Under the table rakeback has only relatively recently been recognised as a problem by the majority of poker networks. In an effort to regulate poker ecology and the level of recreational players, operators have started to realise that high raking, break-even grinders might not be quite as good for their business as they once imagined – especially when the poker room’s margins are being squeezed as low as a few percent of the player’s gross rake.
Price wars have come and gone, affiliates have started successful businesses on the back of these deals and some successful businesses have been completely ruined as a result. There is no doubt that this phenomenon has changed the industry and unfortunately it’s not for better.
Most networks hold an affiliate blacklist. If an affiliate is suspected of offering under the table deals the network will search for irrefutable evidence of their rules being breached. If found guilty the affiliate is typically placed on a blacklist which strictly forbids any licence working with the affiliate and often puts a fine in place if any skin is found doing so.
Blacklisting of course has some inevitable consequences. Demand for under the table deals remains the same whilst supply decreases almost instantly. As a result the few remaining affiliates can sweep up more business and even increase their profit margins.
Politicians complain about how illogical the war on drugs and the war against under the table affiliates is no different.
Sending a drug dealer to jail and expecting them to come out and not re-offend is just crazy. Their prospects for pursuing a legitimate career significantly diminish and upon release it’s easy to see how delving back into illegal activity is tempting. What should society have these offenders do?
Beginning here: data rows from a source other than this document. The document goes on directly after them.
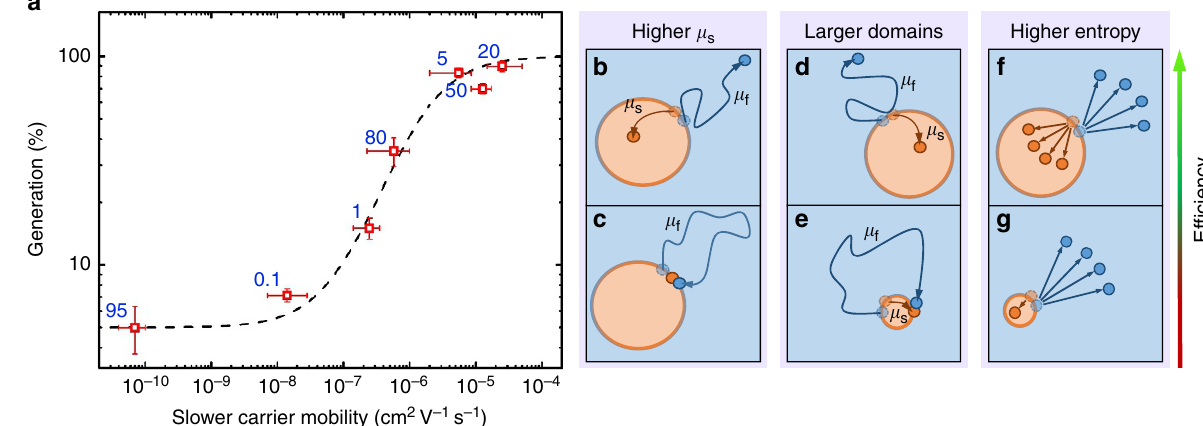
Figure 3 | Slower carriers limit charge transfer state dissociation and plausible explanations. ( a ) Generation yields versus slower carrier mobility— either holes or electrons depending on the donor content (the wt% is marked by the numbers). The dashed line is the prediction of Braun’s theory, assuming an offset in the generation yield at low mobilities and that the CTstate dissociation rate is determined by the slower carrier mobility and not the sum of both mobilities. The x -error is the range of the slower carrier mobility as obtained from two independent techniques (iPC and RPV), and the y -error bar is the first s.d. of the constant internal quantum efficiency regime (as described in Fig. 1). ( b , c ) Increasing the mobility of the slower carrier (orange dot in the dilute phase) enables it to leave the interface, which temporally protects the CTstate from recombination and allows the faster carrier (blue dot in the majority phase) to escape. ( d , e ) Larger domains of the dilute phase allow the slower carriers to travel further away from the interface, also protecting the CT state from recombination. ( f , g ) The entropic contribution to dissociation is maximized in systems where both carriers are mobile because the density of states of two separated charges is vastly larger than the density of states where only one charge is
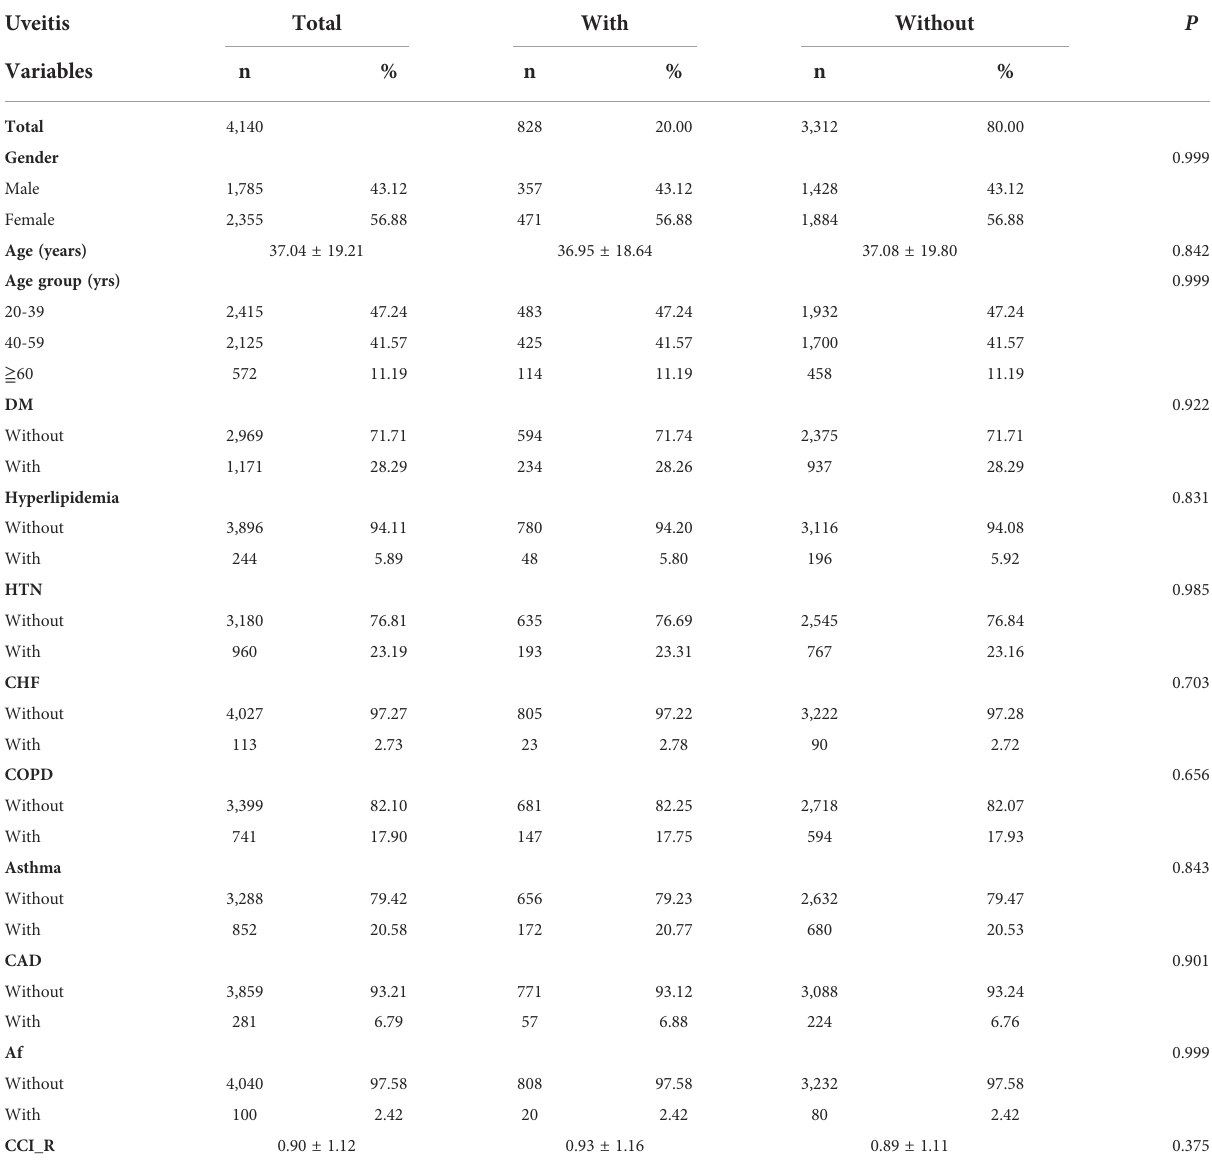
TABLE 1 Baseline characteristics of the enrolled patients. Uveitis Total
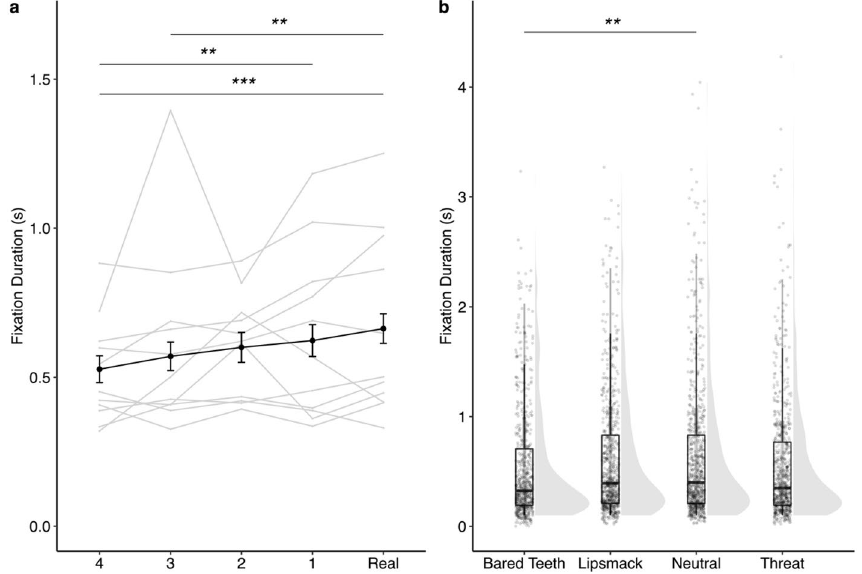
Figure 4. Duration of fixations directed at the eyes of the face stimuli. ( a ) Gray lines represent average fixation duration of a given subject across all facial behaviors. The black line represents average fixation duration across all subjects. Data in this panel represent 514–573 individual trials per Face Realness level. Subjects looked longer at the eyes in the Real image compared to either the least realistic Face 4 ( z = 4.31, p < 0.001) or Face 3 ( z = 3.51, p = 0.004). Subjects also looked longer at the eyes in the most realistic manipulated Face 1 image compared to the least realistic Face 4 image ( z = 3.41, p = 0.005), which contradicts what would be expected for a UV in which Face 1 is anticipated to receive the least amount of attention. ( b ) Plots represent individual data points (622–722 trials per facial behavior) overlaid on boxplots on the left with violin plot density functions on the right for each facial behavior. Monkeys altered how long they looked at the eyes based on facial behavior of the stimulus, such that monkeys spent less time looking at the eyes of a face with the bared teeth display than one displaying a neutral facial behavior ( z = 2.40, p = 0.004). * p < 0.05, ** p < 0.01, *** p < 0.001. Error bars represent mean ± 95% confidence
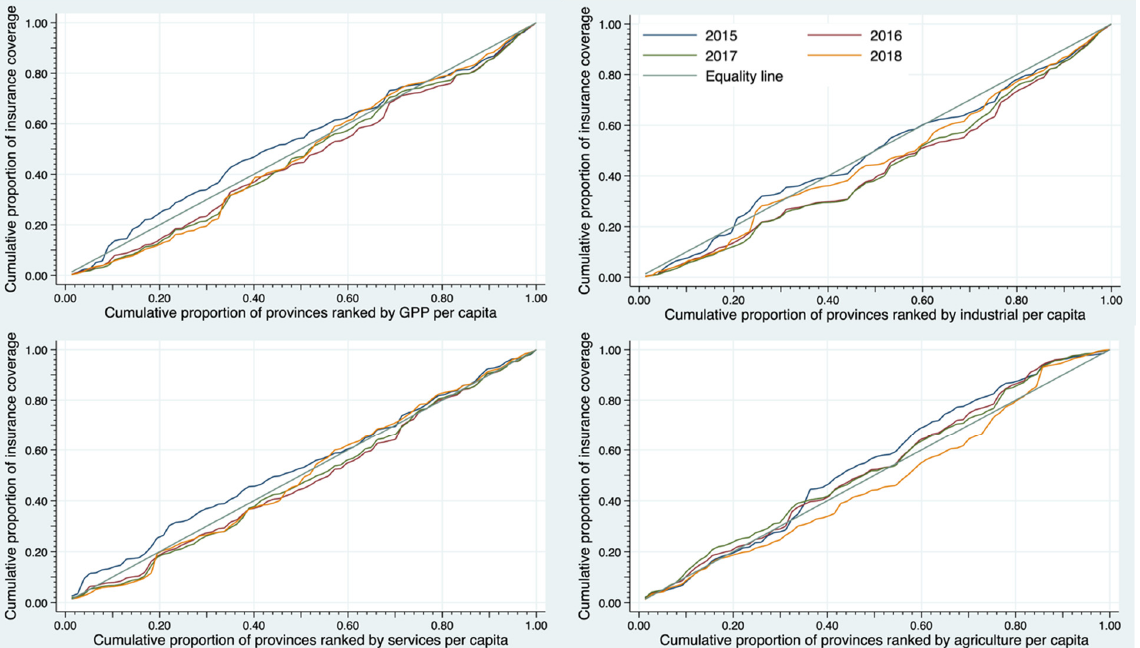
Figure 4. Concentration curve of SSS coverage among all migrants and GPP per capita and concentration curve of SSS coverage and the rank of provincial economic contribution by industrial sector, service sector, and agricultural sector, 2015 to 2018.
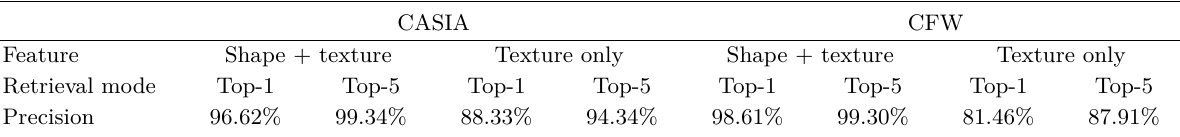
Table 3 Face retrieval results for different kinds of features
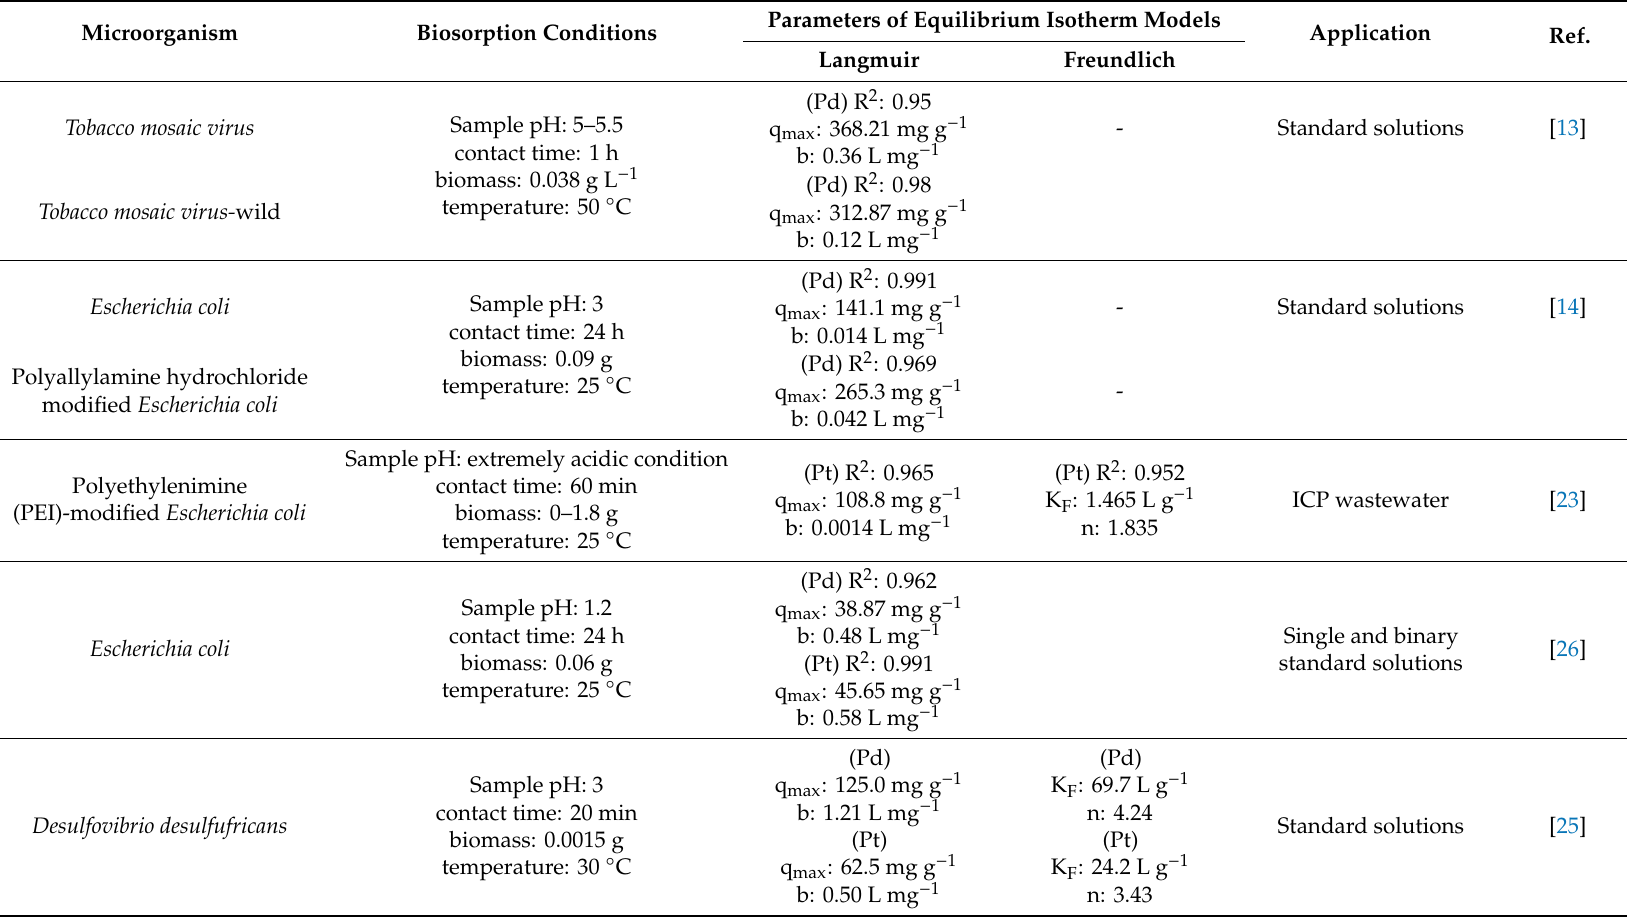
Table 1. Biosorption conditions and parameters of isotherm adsorption models of Pd(II) and Pt(IV) on various microorganisms.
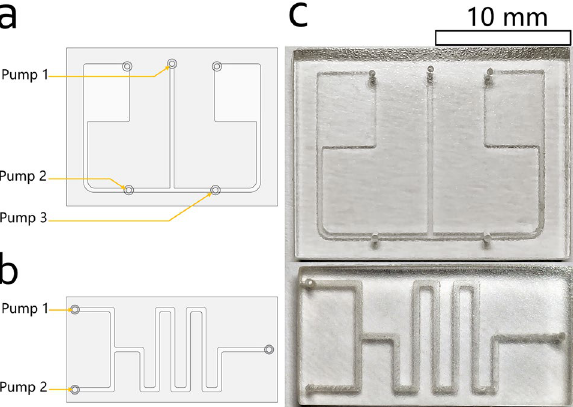
Figure 3. Single-layer 3D-printed microfluidic chips for demonstration of flow control using the system. ( a ) Design layout of the microfluidic chip (chip #1) for active flow control demonstration. This chip has one fluid inlet (top-center) connected to two on-chip reservoirs. On each reservoir is a fluid outlet (in the corner). Each connection channel has a pressure inlet for active control purposes (bottom left and right). The designed dimension of the chip is 15 × 20 × 4 mm (W × L × H) with a channel dimension of 400 × 800 µm (W × H). ( b ) Design layout of the microfluidic chip (chip #2) for passive mixing demonstration. This chip has two fluid inlets (left) connected to a serpentine formed channel, which has a fluid outlet at the end (right). The designed dimension of this chip is 10 × 20 × 4 mm (W × L × H) with a channel dimension of 400 × 800 µm (W × H). Connection setup for the experiments: ( a ) experiments #1 and #2—chip #1 is supplied with a colored sample by pump 1, while pump 2 and pump 3 control the fluid flow by adding pressure according to the program sequence; ( b ) experiment #3—chip #2 is supplied with a red-colored sample by pump 1 and green-colored sample by pump 2. The samples are mixed passively while flowing through the serpentine form channel. ( c ) Optical images of 3D-printed microfluidic chips (chip #1 and chip #2) using consumer-grade DLP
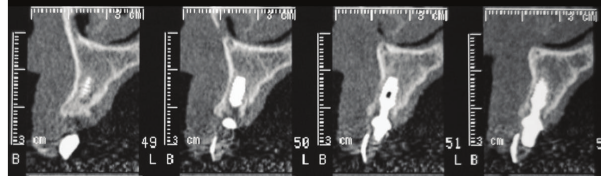
Figure 11: CT scans three weeks after surgery. Note the absence of vestibular bone dehiscence.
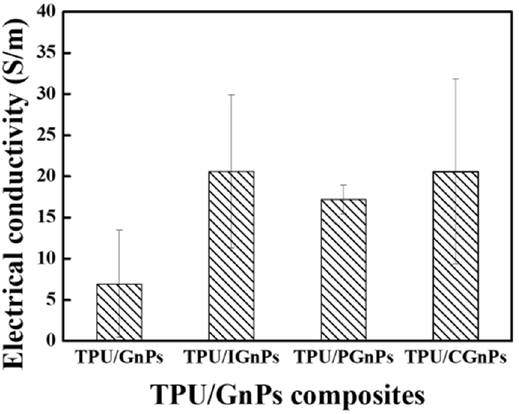
Figure 4. Electrical conductivity of various TPU/GnPs composites.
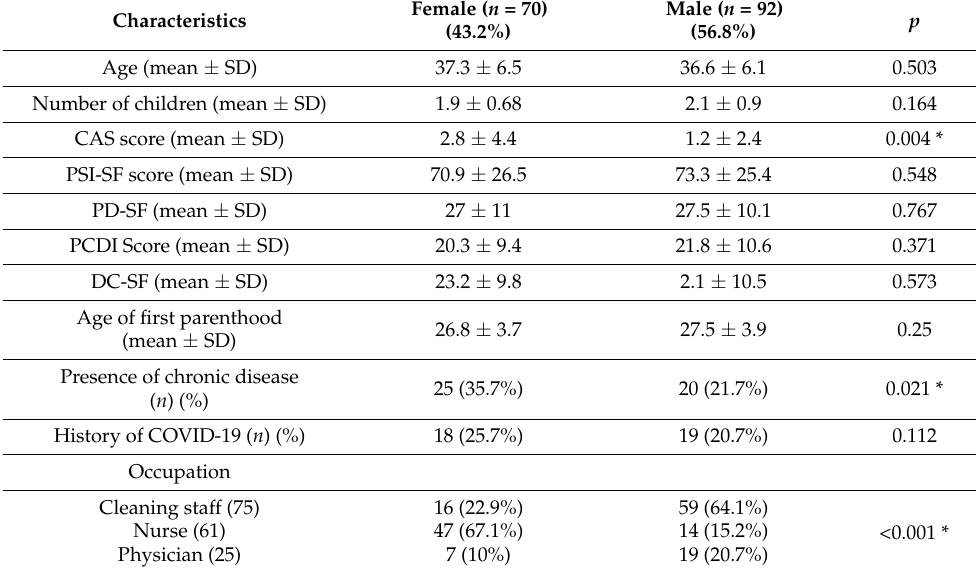
Table 1. Socio-demographic characteristics of health care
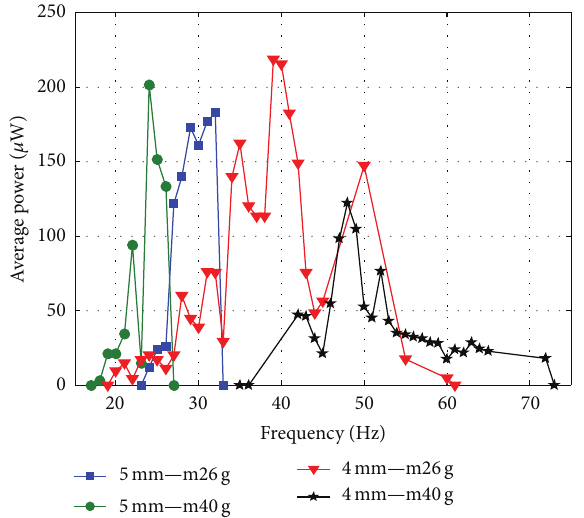
Figure 13: Plot of average output power (5ms) versus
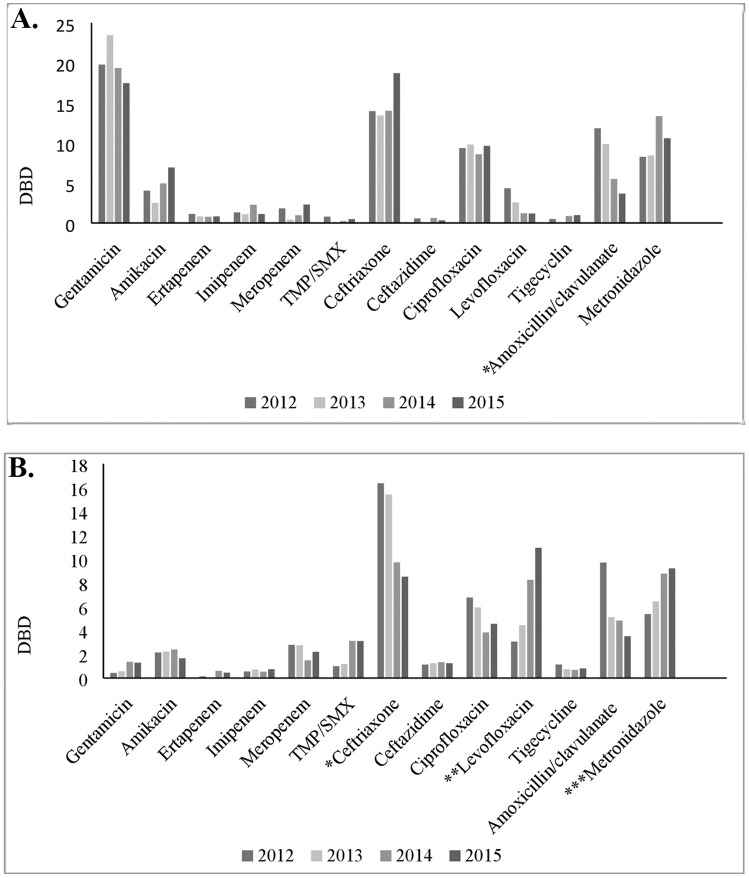
Trends of antibiotic consumption by individual drugs on surgical (A) and medical (B) wards from 2012 to 2015.A. *There was a statistically significant decrease in the use of amoxicillin/clavulanate (b = -2.881; p = 0.014). B. *There was a statistically significant decrease in the use of ceftriaxone (b = -2.925; p = 0.047). **There was a statistically significant increase in the use of levofloxacin (b = 2.745; p = 0.014). ***There was a statistically significant increase in the use of metronidazole (b = 1.385; p = 0.029).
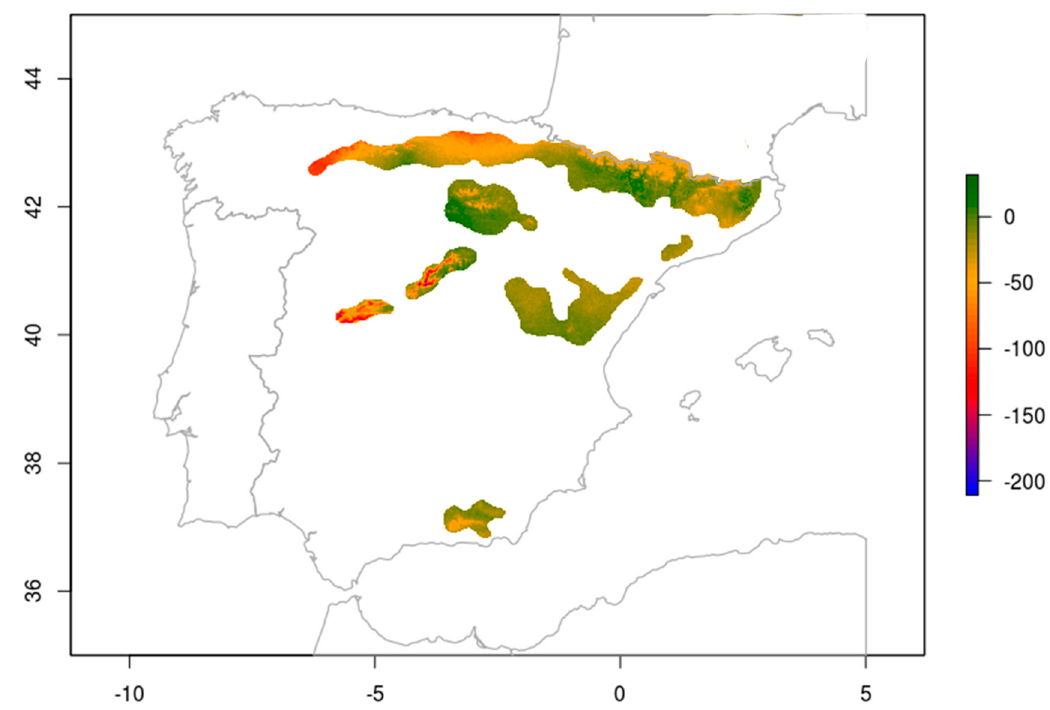
Figure A3. Spring precipitation anomaly between year 2070 (RCP 8.5) and current climate (baseline: average climate calculated for the period 1970–2000).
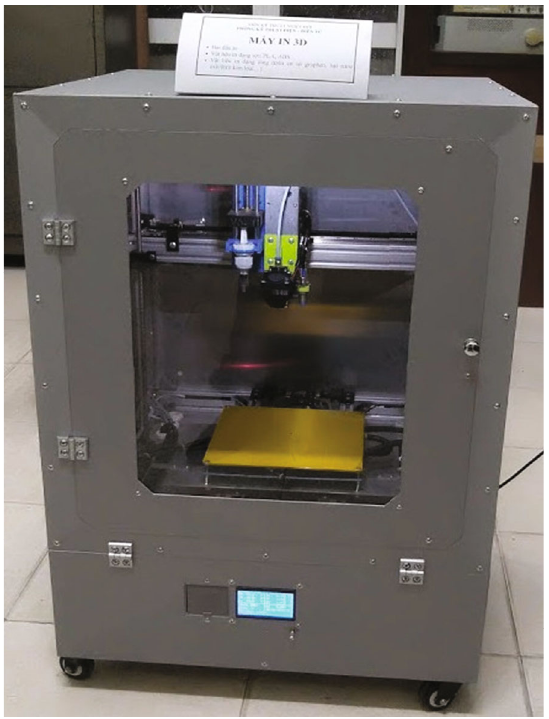
Figure 1: 3D printing device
Similarly, can a network realistically expect to blacklist an affiliate specialising in under the table rakeback and for them to turn their back on all their previous hard work (yes, like drug dealers these guys also have to work) and find another business? Any opportunity for these entrepreneurs to legitimise themselves and operate within network policy has disappeared. What do the networks expect these affiliates to do?
The poker room’s role in this process should not be disregarded either. Just like the affiliate, smaller poker rooms will understand that the demand still exists and it’s unlikely they will turn their back on a lucrative area of their business, especially when they know customers are not at risk as long as they remain vigilant.
Buying drugs is a relatively risk free process. If the police catch you buying, you can expect a warning in most countries, but nothing more serious. You might not get exactly what you paid for , maybe you will be mugged and your friends might tell you that it’s stupid. The authorities, however don’t particularly care if you’re a customer. They want to cut it off at the source, but of course the real rules are dictated by money, not by the law. If the price is right anything is possible.
Similarly, negotiating an under the table rakeback deal is a relatively risk free process. If the network catch you, you might get a warning, but they will always welcome you back with open arms on another skin. Your affiliate might not give you exactly what you promised, maybe the site will go bust or like RakeReduction maybe the affiliate will just run away with your hard earned rakeback.
As long as demand continues, a sub-industry of under the table affiliates will continue to cannibalise networks’ traffic and often it’s not the affiliates fault. At such a competitive time, it’s a case of either eat or be eaten and if they don’t keep up with the high end deals their livelihood is truly at risk.
Networks’ need to publically campaign against these offers and make it known they are for from risk free. If this is done effectively, demand will decrease and affiliates will be given the freedom to compete within the guidelines set out by the networks. These guidelines keep poker ecology in mind and will benefit poker rooms, players and affiliates that bring true value in the long run.